#### [WHAT TO DO]
Lay out every line of text from the records below as a numbered list, skipping blank lines. Leave the pictures out of the answer.

#### [MATERIALS PROVIDED]
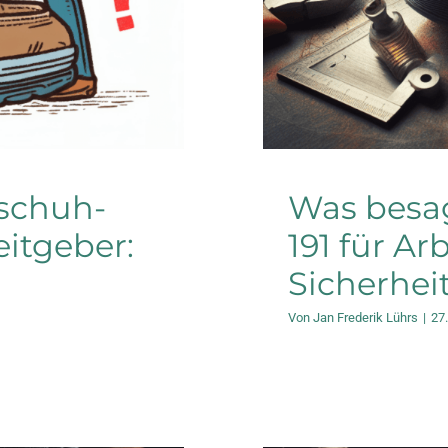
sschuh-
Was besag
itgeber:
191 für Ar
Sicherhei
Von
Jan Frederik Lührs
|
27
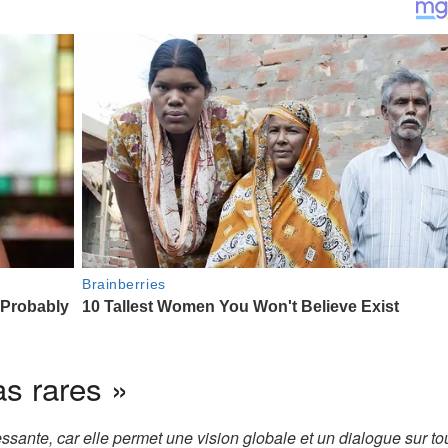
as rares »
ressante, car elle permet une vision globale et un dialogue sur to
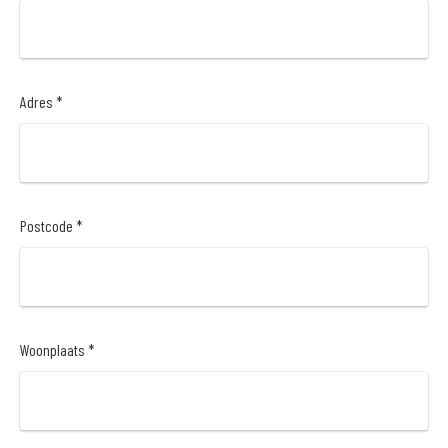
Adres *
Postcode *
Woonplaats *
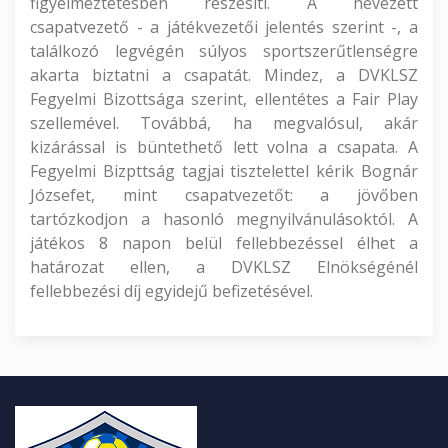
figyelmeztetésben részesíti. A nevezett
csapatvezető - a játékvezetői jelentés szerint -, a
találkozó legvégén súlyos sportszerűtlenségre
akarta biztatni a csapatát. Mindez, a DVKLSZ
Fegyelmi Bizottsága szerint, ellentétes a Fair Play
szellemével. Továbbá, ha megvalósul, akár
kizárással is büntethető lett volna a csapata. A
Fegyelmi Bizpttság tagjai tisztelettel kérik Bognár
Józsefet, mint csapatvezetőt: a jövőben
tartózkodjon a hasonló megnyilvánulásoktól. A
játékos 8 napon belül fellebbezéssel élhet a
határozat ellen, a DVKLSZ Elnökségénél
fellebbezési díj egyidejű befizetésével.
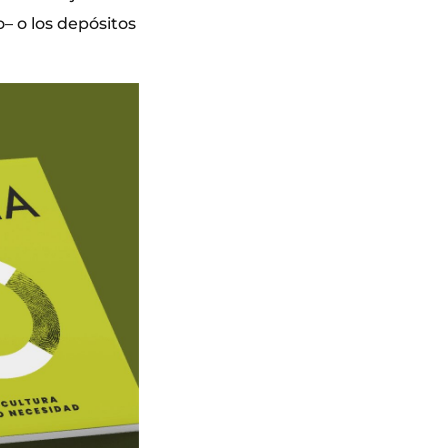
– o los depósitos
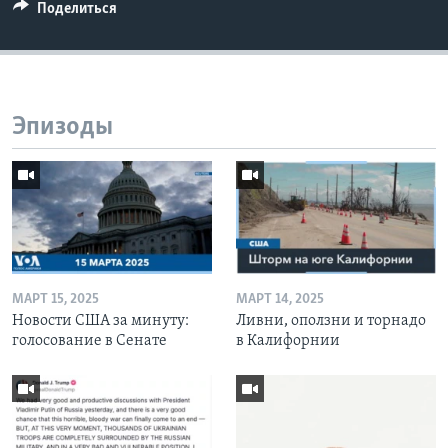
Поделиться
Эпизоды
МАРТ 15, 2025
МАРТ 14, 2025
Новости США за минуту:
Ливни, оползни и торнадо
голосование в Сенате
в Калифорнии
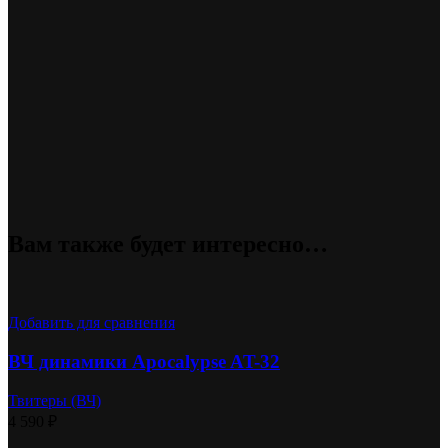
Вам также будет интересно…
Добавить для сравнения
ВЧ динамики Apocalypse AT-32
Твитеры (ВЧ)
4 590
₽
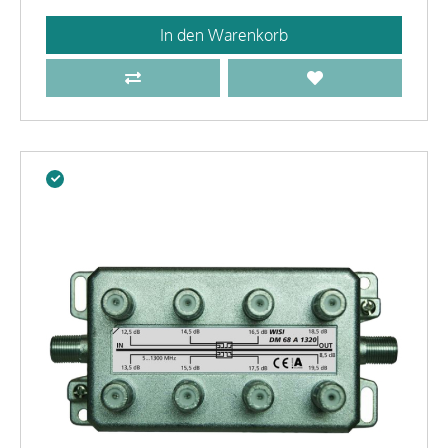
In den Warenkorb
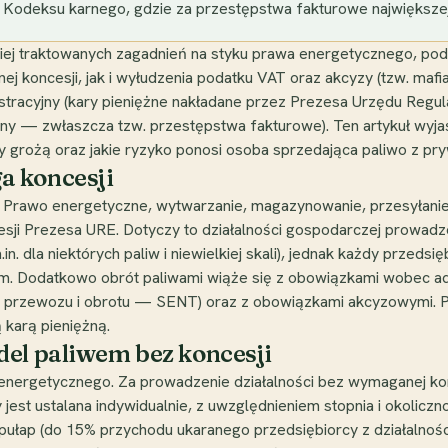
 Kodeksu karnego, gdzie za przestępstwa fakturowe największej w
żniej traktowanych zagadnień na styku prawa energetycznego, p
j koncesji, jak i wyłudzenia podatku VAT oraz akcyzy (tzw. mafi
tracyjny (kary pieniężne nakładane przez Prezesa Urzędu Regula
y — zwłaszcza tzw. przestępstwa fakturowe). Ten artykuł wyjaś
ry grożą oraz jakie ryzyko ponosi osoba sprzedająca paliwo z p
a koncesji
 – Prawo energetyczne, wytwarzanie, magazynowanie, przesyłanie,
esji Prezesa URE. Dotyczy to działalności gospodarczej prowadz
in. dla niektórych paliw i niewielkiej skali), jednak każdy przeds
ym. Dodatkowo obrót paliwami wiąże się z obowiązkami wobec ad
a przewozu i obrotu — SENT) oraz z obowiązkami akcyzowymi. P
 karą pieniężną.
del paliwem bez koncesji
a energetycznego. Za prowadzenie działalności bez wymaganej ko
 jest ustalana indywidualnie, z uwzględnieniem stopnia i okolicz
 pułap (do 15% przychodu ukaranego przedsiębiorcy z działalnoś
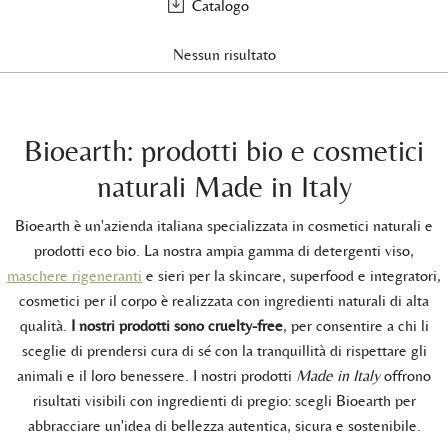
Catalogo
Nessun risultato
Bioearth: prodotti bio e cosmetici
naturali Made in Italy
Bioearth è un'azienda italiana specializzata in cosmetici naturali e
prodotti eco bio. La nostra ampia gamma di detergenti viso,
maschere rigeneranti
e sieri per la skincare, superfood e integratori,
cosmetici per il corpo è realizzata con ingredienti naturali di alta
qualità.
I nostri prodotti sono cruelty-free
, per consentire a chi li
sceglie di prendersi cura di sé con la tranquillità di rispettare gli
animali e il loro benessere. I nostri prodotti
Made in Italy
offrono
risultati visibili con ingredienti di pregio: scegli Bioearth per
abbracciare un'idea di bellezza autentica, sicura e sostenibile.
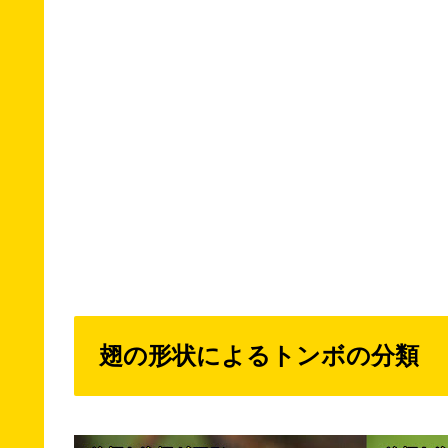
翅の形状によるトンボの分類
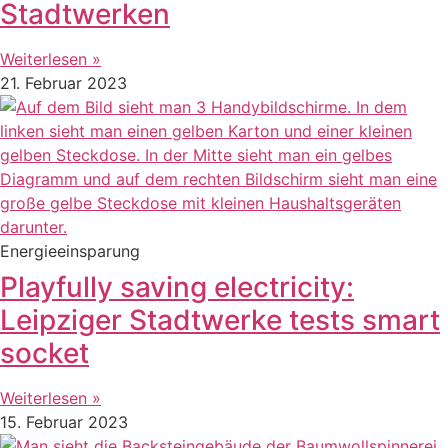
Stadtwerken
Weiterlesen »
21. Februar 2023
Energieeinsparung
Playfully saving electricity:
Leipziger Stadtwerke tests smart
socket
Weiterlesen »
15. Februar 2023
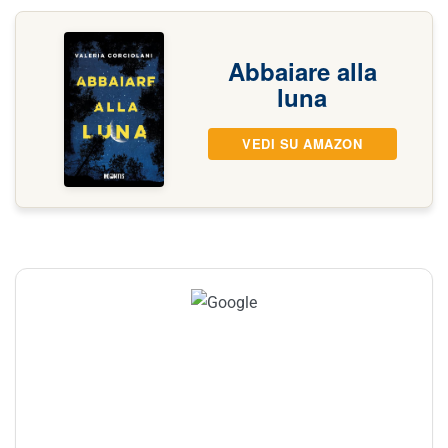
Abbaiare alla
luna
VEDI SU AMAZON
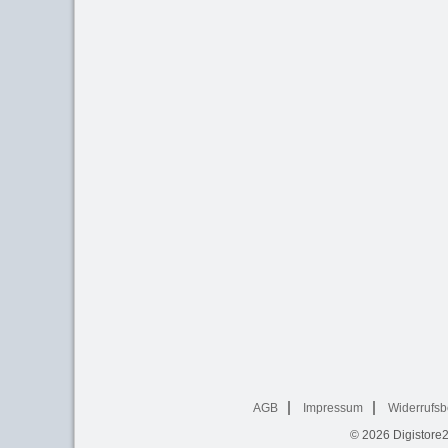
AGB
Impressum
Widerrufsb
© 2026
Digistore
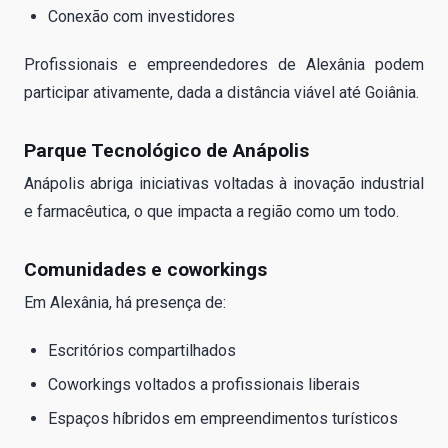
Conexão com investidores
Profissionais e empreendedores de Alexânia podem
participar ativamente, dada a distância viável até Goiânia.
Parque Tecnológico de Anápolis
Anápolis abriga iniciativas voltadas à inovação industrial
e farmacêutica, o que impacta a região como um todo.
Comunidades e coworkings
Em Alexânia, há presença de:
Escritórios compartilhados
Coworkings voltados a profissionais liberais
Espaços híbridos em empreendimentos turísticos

#### [ANSWER SPACE]
1. sschuh-
2. Was besag
3. itgeber:
4. 191 für Ar
5. Sicherhei
6. Von
7. Jan Frederik Lührs
8. |
9. 27
10. as rares »
11. ressante, car elle permet une vision globale et un dialogue sur to
12. Adres *
13. Postcode *
14. Woonplaats *
15. figyelmeztetésben részesíti. A nevezett
16. csapatvezető - a játékvezetői jelentés szerint -, a
17. találkozó legvégén súlyos sportszerűtlenségre
18. akarta biztatni a csapatát. Mindez, a DVKLSZ
19. Fegyelmi Bizottsága szerint, ellentétes a Fair Play
20. szellemével. Továbbá, ha megvalósul, akár
21. kizárással is büntethető lett volna a csapata. A
22. Fegyelmi Bizpttság tagjai tisztelettel kérik Bognár
23. Józsefet, mint csapatvezetőt: a jövőben
24. tartózkodjon a hasonló megnyilvánulásoktól. A
25. játékos 8 napon belül fellebbezéssel élhet a
26. határozat ellen, a DVKLSZ Elnökségénél
27. fellebbezési díj egyidejű befizetésével.
28. – o los depósitos
29. Поделиться
30. Эпизоды
31. МАРТ 15, 2025
32. МАРТ 14, 2025
33. Новости США за минуту:
34. Ливни, оползни и торнадо
35. голосование в Сенате
36. в Калифорнии
37. Вам также будет интересно…
38. Добавить для сравнения
39. ВЧ динамики Apocalypse AT-32
40. Твитеры (ВЧ)
41. 4 590
42. ₽
43. In den Warenkorb
44.  Kodeksu karnego, gdzie za przestępstwa fakturowe największej w
45. żniej traktowanych zagadnień na styku prawa energetycznego, p
46. j koncesji, jak i wyłudzenia podatku VAT oraz akcyzy (tzw. mafi
47. tracyjny (kary pieniężne nakładane przez Prezesa Urzędu Regula
48. y — zwłaszcza tzw. przestępstwa fakturowe). Ten artykuł wyjaś
49. ry grożą oraz jakie ryzyko ponosi osoba sprzedająca paliwo z p
50. a koncesji
51.  – Prawo energetyczne, wytwarzanie, magazynowanie, przesyłanie,
52. esji Prezesa URE. Dotyczy to działalności gospodarczej prowadz
53. in. dla niektórych paliw i niewielkiej skali), jednak każdy przeds
54. ym. Dodatkowo obrót paliwami wiąże się z obowiązkami wobec ad
55. a przewozu i obrotu — SENT) oraz z obowiązkami akcyzowymi. P
56.  karą pieniężną.
57. del paliwem bez koncesji
58. a energetycznego. Za prowadzenie działalności bez wymaganej ko
59.  jest ustalana indywidualnie, z uwzględnieniem stopnia i okolicz
60.  pułap (do 15% przychodu ukaranego przedsiębiorcy z działalnoś
61. Catalogo
62. Nessun risultato
63. Bioearth: prodotti bio e cosmetici
64. naturali Made in Italy
65. Bioearth è un'azienda italiana specializzata in cosmetici naturali e
66. prodotti eco bio. La nostra ampia gamma di detergenti viso,
67. maschere rigeneranti
68. e sieri per la skincare, superfood e integratori,
69. cosmetici per il corpo è realizzata con ingredienti naturali di alta
70. qualità.
71. I nostri prodotti sono cruelty-free
72. , per consentire a chi li
73. sceglie di prendersi cura di sé con la tranquillità di rispettare gli
74. animali e il loro benessere. I nostri prodotti
75. Made in Italy
76. offrono
77. risultati visibili con ingredienti di pregio: scegli Bioearth per
78. abbracciare un'idea di bellezza autentica, sicura e sostenibile.
79. 翅の形状によるトンボの分類
80. Stadtwerken
81. Weiterlesen »
82. 21. Februar 2023
83. Energieeinsparung
84. Playfully saving electricity:
85. Leipziger Stadtwerke tests smart
86. socket
87. Weiterlesen »
88. 15. Februar 2023
89. Abbaiare alla
90. luna
91. VEDI SU AMAZON
92. AGB
93. Impressum
94. Widerrufsb
95. © 2026
96. Digistore
97. Conexão com investidores
98. Profissionais e empreendedores de Alexânia podem
99. participar ativamente, dada a distância viável até Goiânia.
100. Parque Tecnológico de Anápolis
101. Anápolis abriga iniciativas voltadas à inovação industrial
102. e farmacêutica, o que impacta a região como um todo.
103. Comunidades e coworkings
104. Em Alexânia, há presença de:
105. Escritórios compartilhados
106. Coworkings voltados a profissionais liberais
107. Espaços híbridos em empreendimentos turísticos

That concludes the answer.